雨の日曜日

廊下の扉が音を立て、誰かの気配で目が覚めた。「あれ、またやっちまったか」・・・てっきりアラームをかけ忘れたと思いこみ、近づいてきたryoが触れる前に目を開いた。

「んん・・・どうしたあ」

「すんげー、雨。だから、今日は無理だわ」

どうやら外は雨模様、それも尋常じゃない降りらしい・・・。

「今、何時?」

「えっと、4時半ぐらいかな」

「で、何?ぜんぜんダメな感じ?」多少の雨なら走る気でいたから、思わず声が大きくなる。

「うーん・・・とにかく大雨だよ。止みそうにないし・・・」ryoの見立てでは、走るなんてとんでもない豪雨のようだ。

「そっかぁ・・・しゃあない。わかった」

「じゃあ、今日は無しってことで」

「ああ。まあ予報どおりじゃ・・・しかたないか」

ryoが出ていくとすぐ、真っ暗な寝室のなか、出窓を叩く雨音が激しくなってきた。6:00に合わせてあったSOL22のアラームを解除して、もう一度まくらに頭をなじませる。昨日の無茶な走りで、背中の筋肉が強ばっているから、ちょうどいいのかもしれない・・・。

9時になってやっと、のそりのそり居間に下りていく。湿気の混じった空気が、ムワッとカラダをつつんだ。

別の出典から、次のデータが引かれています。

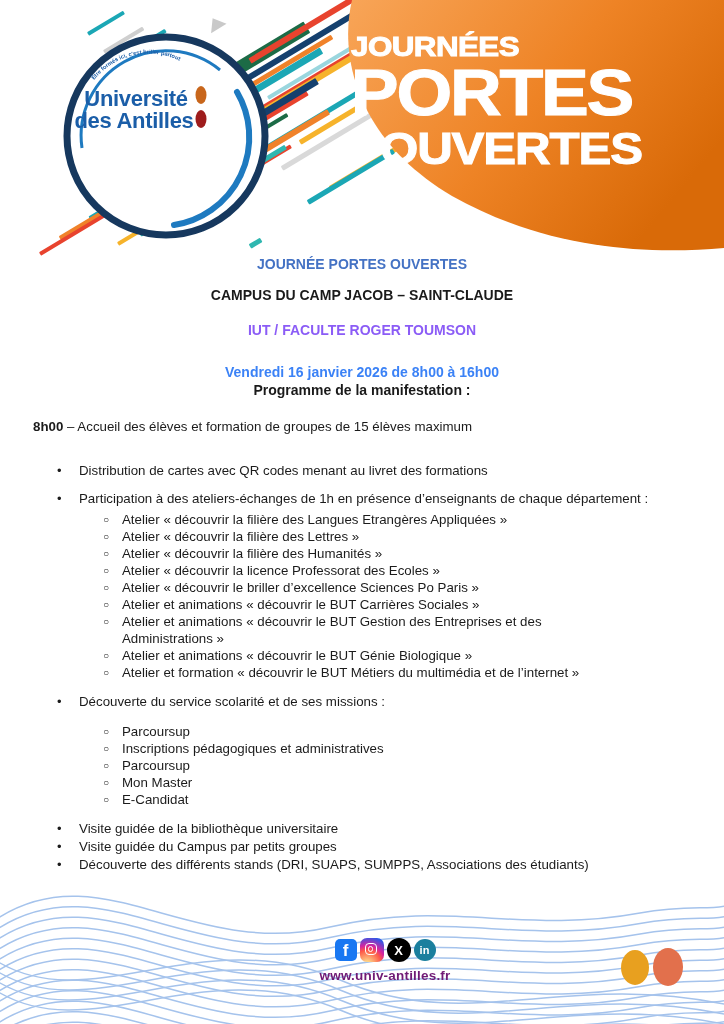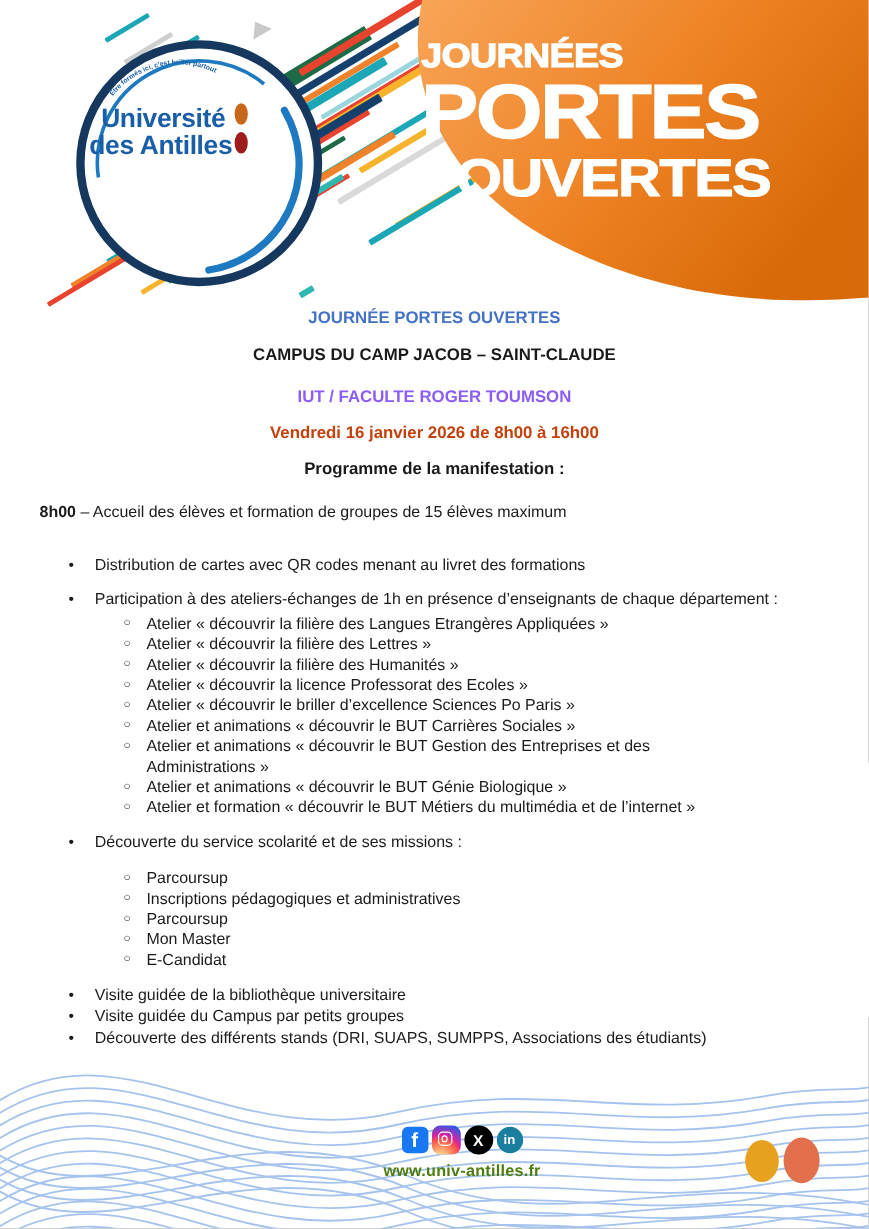--- a/index.html
+++ b/index.html
@@ -23,21 +23,21 @@
                  transform:scaleX(1.12); transform-origin:right center; -webkit-text-stroke:1px #ffffff; }
   .bl1 { right:147px; top:31px;  font-size:28px; letter-spacing:-0.5px; }
   .bl2 { right:34px;  top:56px;  font-size:64px; letter-spacing:-2px; }
   .bl3 { right:24px;  top:124px; font-size:44px; letter-spacing:-1px; }
 
   
   .hd { position:absolute; left:0; width:724px; text-align:center; font-weight:bold; font-size:14px; z-index:4; }
   .hd-event   { top:256px; color:#4472C4; }
   .hd-campus  { top:287px; color:#1a1a1a; }
   .hd-faculty { top:322px; color:#8b5cf6; }
-  .hd-date    { top:352px; color:#c2410c; }
+  .hd-date    { top:364px; color:#3b82f6; }
   .hd-program { top:382px; color:#1a1a1a; }
 
   
   .content { position:absolute; left:33px; right:33px; top:418px; font-size:13.3px; line-height:17px; z-index:4; }
   .content ul { list-style:none; }
   .l1 > li { position:relative; padding-left:46px; }
   .l1 > li > .mk { position:absolute; left:24px; top:0; font-size:13px; }
   .l2 > li { position:relative; padding-left:89px; }
   .l2 > li > .mk { position:absolute; left:70px; top:0px; font-size:10px; }
   .g1 { margin-top:27px; }
@@ -58,21 +58,21 @@
   .si { display:flex; align-items:center; justify-content:center; color:#fff; font-weight:bold; }
   .si.fb { width:22px; height:22px; border-radius:5px; background:#1877F2; font-size:17px; align-items:flex-end; }
   .si.fb b { line-height:20px; }
   .si.ig { width:24px; height:24px; border-radius:7px; position:relative;
            background:radial-gradient(circle at 30% 110%, #fdf497 0%, #fd5949 45%, #d6249f 60%, #285AEB 90%); }
   .si.ig .cam { position:absolute; left:5px; top:5px; width:12px; height:12px; border:1.8px solid #fff; border-radius:4px; }
   .si.ig .cam::after { content:""; position:absolute; left:2.2px; top:2.2px; width:3.6px; height:3.6px;
            border:1.6px solid #fff; border-radius:50%; }
   .si.xx { width:24px; height:24px; border-radius:50%; background:#000; font-size:13px; }
   .si.li { width:22px; height:22px; border-radius:50%; background:#1A7F9E; font-size:11px; }
-  .site { margin-top:6px; font-size:13.5px; font-weight:bold; color:#4d7c0f; letter-spacing:0.2px;text-align:center; }
+  .site { margin-top:6px; font-size:13.5px; font-weight:bold; color:#701a75; letter-spacing:0.2px;text-align:center; }
   .dot { position:absolute; border-radius:50%; z-index:4; }
   .dot.amber { left:621px; top:950px; width:28px; height:35px; background:#E8A01F; }
   .dot.coral { left:653px; top:948px; width:30px; height:38px; background:#E2704C; }
 </style>
 </head>
 <body>
 
 <div class="page">
 
   <div class="stripes">

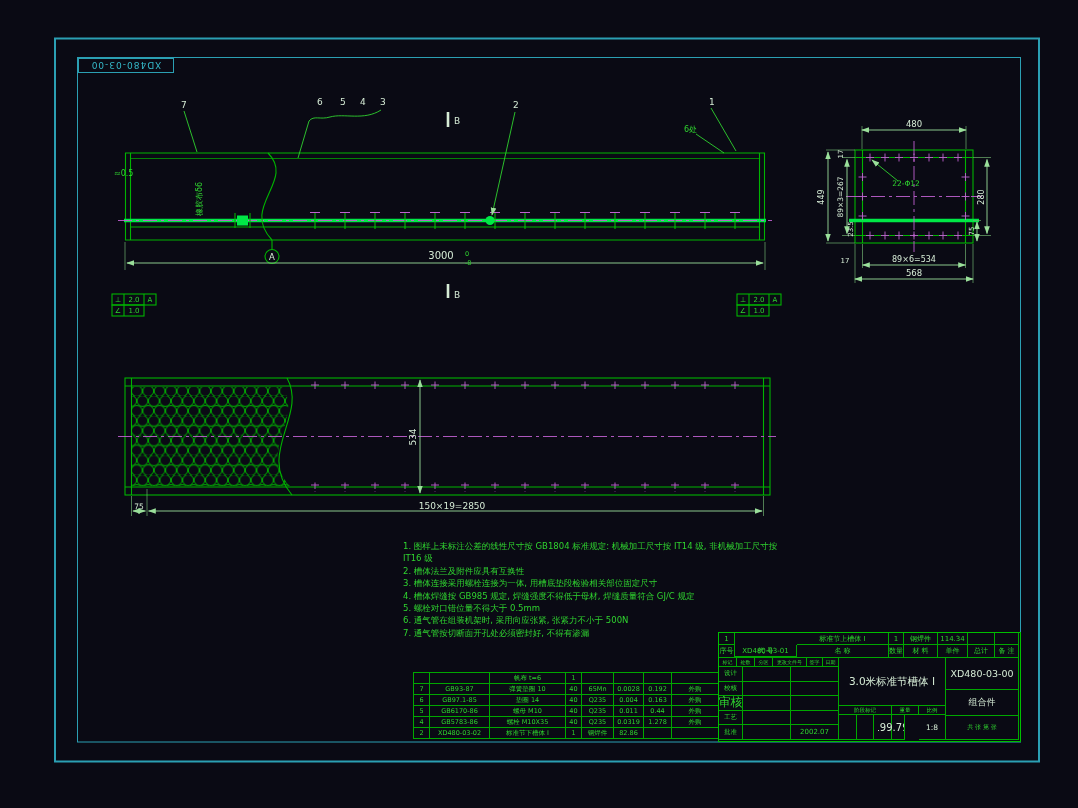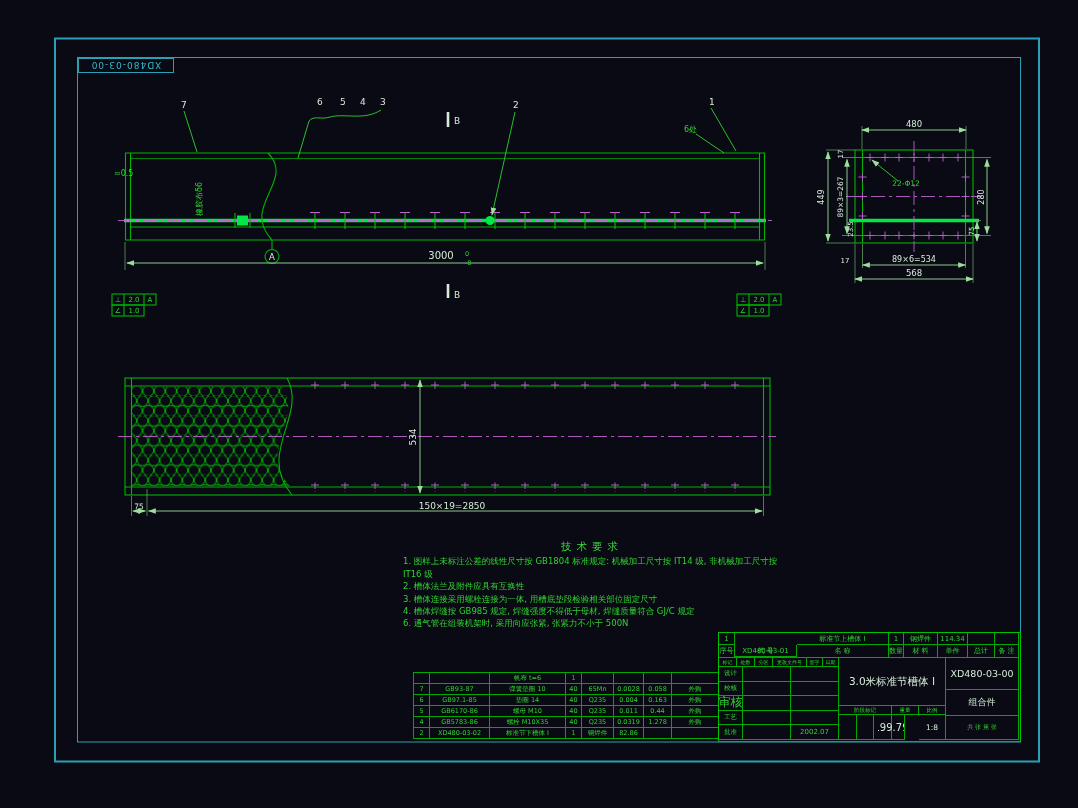--- a/index.html
+++ b/index.html
@@ -238,26 +238,27 @@
 
     <text class="tw" font-size="9" text-anchor="middle" transform="rotate(-90 416 437)" x="416" y="437">534</text>
     <text class="tw" font-size="9" text-anchor="middle" x="452" y="509">150×19=2850</text>
     <text class="tw" font-size="7.5" text-anchor="middle" x="139" y="509">75</text>
   </g>
 </svg>
 
 <div class="docnum">XD480-03-00</div>
 
 <div class="tech">
-  <div class="tt">技术要求</div>
   <div>1. 图样上未标注公差的线性尺寸按 GB1804 标准规定: 机械加工尺寸按 IT14 级, 非机械加工尺寸按 IT16 级</div>
   <div>2. 槽体法兰及附件应具有互换性</div>
   <div>3. 槽体连接采用螺栓连接为一体, 用槽底垫段检验相关部位固定尺寸</div>
   <div>4. 槽体焊缝按 GB985 规定, 焊缝强度不得低于母材, 焊缝质量符合 GJ/C 规定</div>
+  <div>5. 螺栓对口错位量不得大于 0.5mm</div>
   <div>6. 通气管在组装机架时, 采用向应张紧, 张紧力不小于 500N</div>
+  <div>7. 通气管按切断面开孔处必须密封好, 不得有渗漏</div>
 </div>
 
 <table class="bom">
   <colgroup>
     <col style="width:16px">
         <col style="width:60px">
         <col style="width:76px">
         <col style="width:16px">
     <col style="width:32px">
         <col style="width:30px">
@@ -275,21 +276,21 @@
     <td></td>
     <td></td>
   </tr>
   <tr>
     <td>7</td>
     <td>GB93-87</td>
     <td>弹簧垫圈 10</td>
     <td>40</td>
     <td>65Mn</td>
     <td>0.0028</td>
-    <td>0.058</td>
+    <td>0.192</td>
     <td>外购</td>
   </tr>
   <tr>
     <td>6</td>
     <td>GB97.1-85</td>
     <td>垫圈 14</td>
     <td>40</td>
     <td>Q235</td>
     <td>0.004</td>
     <td>0.163</td>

雨戸と窓ガラスをほんの少し開けて、部屋の空気を扇風機でとばしてやる。氷をたっぷり入れたポットに、熱々のレギュラーコーヒーを落としているうちに、今度はryoが下りてきた。大粒の雨が砕け散って、出窓の向こうは白く煙っている。

「今日と明日、中止だって。フリー走行は中止しますって」

ローチェアーに寝そべるようにしていたryoが、スマホを眺めながらブツブツつぶやいている。うれしいような悲しいような、そんな雨の日曜日の始まりだった。